The point is, if you need to find a generating function for the sum of the first \(n\) terms of a particular sequence, and you know the generating function for *that* sequence, you can multiply it by \(\frac{1}{1-x}\text{.}\) To go back from the sequence of partial sums to the original sequence, you look at the sequence of differences. When you get the sequence of differences you end up multiplying by \(1-x\text{,}\) or equivalently, dividing by \(\frac{1}{1-x}\text{.}\) Multiplying by \(\frac{1}{1-x}\) gives partial sums, dividing by \(\frac{1}{1-x}\) gives differences.

## Solving Recurrence Relations with Generating Functions

We conclude with an example of one of the many reasons studying generating functions is helpful. We can use generating functions to solve recurrence relations.

Example \(\PageIndex{6}\)

Solve the recurrence relation \(a_n = 3a_{n-1} - 2a_{n-2}\) with initial conditions \(a_0 = 1\) and \(a_1 = 3\text{.}\)

**Solution**-
We saw in an example above that this recurrence relation gives the sequence \(1, 3, 7, 15, 31, 63, \ldots\) which has generating function \(\dfrac{1}{1 - 3x + 2x^2}\text{.}\) We did this by calling the generating function \(A\) and then computing \(A - 3xA + 2x^2A\) which was just 1, since every other term canceled out.

But how does knowing the generating function help us? First, break up the generating function into two simpler ones. For this, we can use partial fraction decomposition. Start by factoring the denominator:

\begin{equation*} \frac{1}{1-3x + 2x^2} = \frac{1}{(1-x)(1-2x)}. \end{equation*}Partial fraction decomposition tells us that we can write this faction as the sum of two fractions (we decompose the given fraction):

\begin{equation*} \frac{1}{(1-x)(1-2x)} = \frac{a}{1-x} + \frac{b}{1-2x} \text{ ~~ for some constants } a \text{ and } b. \end{equation*}To find \(a\) and \(b\) we add the two decomposed fractions using a common denominator.

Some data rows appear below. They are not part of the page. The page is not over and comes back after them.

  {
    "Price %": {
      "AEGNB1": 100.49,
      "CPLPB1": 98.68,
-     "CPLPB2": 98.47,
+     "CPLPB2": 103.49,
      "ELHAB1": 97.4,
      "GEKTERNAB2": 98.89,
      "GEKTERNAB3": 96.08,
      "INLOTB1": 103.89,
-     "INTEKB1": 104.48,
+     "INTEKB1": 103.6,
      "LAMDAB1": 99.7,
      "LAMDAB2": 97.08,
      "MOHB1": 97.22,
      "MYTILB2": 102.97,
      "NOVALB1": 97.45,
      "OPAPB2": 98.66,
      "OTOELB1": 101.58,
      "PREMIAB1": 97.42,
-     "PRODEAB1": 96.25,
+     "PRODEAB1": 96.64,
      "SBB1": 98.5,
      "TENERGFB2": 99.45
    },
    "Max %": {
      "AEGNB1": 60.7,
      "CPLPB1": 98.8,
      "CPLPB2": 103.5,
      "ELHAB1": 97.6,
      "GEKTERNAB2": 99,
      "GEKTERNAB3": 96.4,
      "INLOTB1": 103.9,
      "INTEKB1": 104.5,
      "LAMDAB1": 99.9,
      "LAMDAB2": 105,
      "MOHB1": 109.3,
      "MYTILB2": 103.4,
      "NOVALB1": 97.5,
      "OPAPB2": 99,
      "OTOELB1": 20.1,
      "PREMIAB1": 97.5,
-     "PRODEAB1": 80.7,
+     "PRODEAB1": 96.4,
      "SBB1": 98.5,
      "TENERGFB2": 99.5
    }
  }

This gives

\begin{equation*} \frac{1}{(1-x)(1-2x)} = \frac{a(1-2x) + b(1-x)}{(1-x)(1-2x)}. \end{equation*}so

\begin{equation*} 1 = a(1-2x) + b(1-x). \end{equation*}This must be true for all values of \(x\text{.}\) If \(x = 1\text{,}\) then the equation becomes \(1 = -a\) so \(a = -1\text{.}\) When \(x = \frac{1}{2}\) we get \(1 = b/2\) so \(b = 2\text{.}\) This tells us that we can decompose the fraction like this:

\begin{equation*} \frac{1}{(1-x)(1-2x)} = \frac{-1}{1-x} + \frac{2}{1-2x}. \end{equation*}This completes the partial fraction decomposition. Notice that these two fractions are generating functions we know. In fact, we should be able to expand each of them.

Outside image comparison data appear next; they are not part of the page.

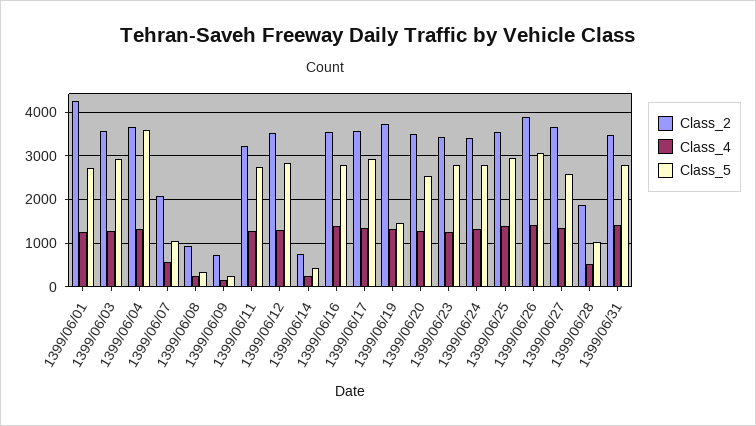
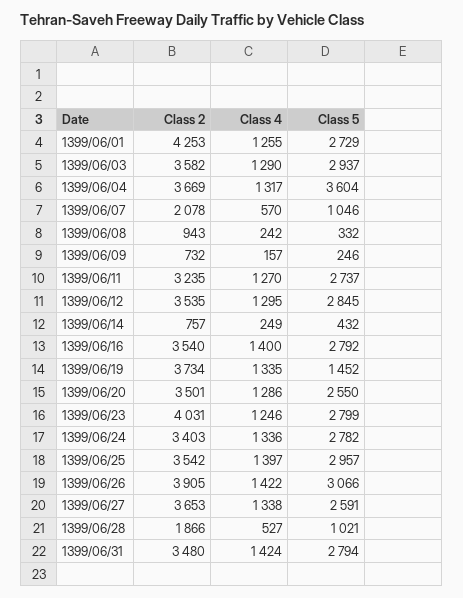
  {
    "Class_2": {
      "1399/06/01": 4253,
      "1399/06/03": 3582,
      "1399/06/04": 3669,
      "1399/06/07": 2078,
      "1399/06/08": 943,
      "1399/06/09": 732,
      "1399/06/11": 3235,
      "1399/06/12": 3535,
      "1399/06/14": 757,
      "1399/06/16": 3540,
-     "1399/06/17": 3600,
      "1399/06/19": 3734,
      "1399/06/20": 3501,
-     "1399/06/23": 3400,
+     "1399/06/23": 4031,
      "1399/06/24": 3403,
      "1399/06/25": 3542,
      "1399/06/26": 3905,
      "1399/06/27": 3653,
      "1399/06/28": 1866,
      "1399/06/31": 3480
    },
    "Class_4": {
      "1399/06/01": 1255,
      "1399/06/03": 1290,
      "1399/06/04": 1317,
      "1399/06/07": 570,
      "1399/06/08": 242,
      "1399/06/09": 157,
      "1399/06/11": 1270,
      "1399/06/12": 1295,
      "1399/06/14": 249,
      "1399/06/16": 1400,
-     "1399/06/17": 1400,
      "1399/06/19": 1335,
      "1399/06/20": 1286,
      "1399/06/23": 1246,
      "1399/06/24": 1336,
      "1399/06/25": 1397,
      "1399/06/26": 1422,
      "1399/06/27": 1338,
      "1399/06/28": 527,
      "1399/06/31": 1424
    },
    "Class_5": {
      "1399/06/01": 2729,
      "1399/06/03": 2937,
      "1399/06/04": 3604,
      "1399/06/07": 1046,
      "1399/06/08": 332,
      "1399/06/09": 246,
      "1399/06/11": 2737,
      "1399/06/12": 2845,
      "1399/06/14": 432,
      "1399/06/16": 2792,
-     "1399/06/17": 3000,
      "1399/06/19": 1452,
      "1399/06/20": 2550,
      "1399/06/23": 2799,
      "1399/06/24": 2782,
      "1399/06/25": 2957,
      "1399/06/26": 3066,
      "1399/06/27": 2591,
      "1399/06/28": 1021,
      "1399/06/31": 2794
    }
  }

\begin{equation*} \frac{-1}{1-x} = -1 - x - x^2 -x^3 - x^4 - \cdots \mbox{ which generates } -1, -1, -1, -1, -1, \ldots. \end{equation*} \begin{equation*} \frac{2}{1-2x} = 2 + 4x + 8x^2 + 16x^3 + 32x^4 + \cdots \mbox{ which generates } 2, 4, 8, 16, 32, \ldots. \end{equation*}We can give a closed formula for the \(n\)th term of each of these sequences. The first is just \(a_n = -1\text{.}\) The second is \(a_n = 2^{n+1}\text{.}\) The sequence we are interested in is just the sum of these, so the solution to the recurrence relation is

\begin{equation*} a_n = 2^{n+1} - 1 \end{equation*}

We can now add generating functions to our list of methods for solving recurrence relations.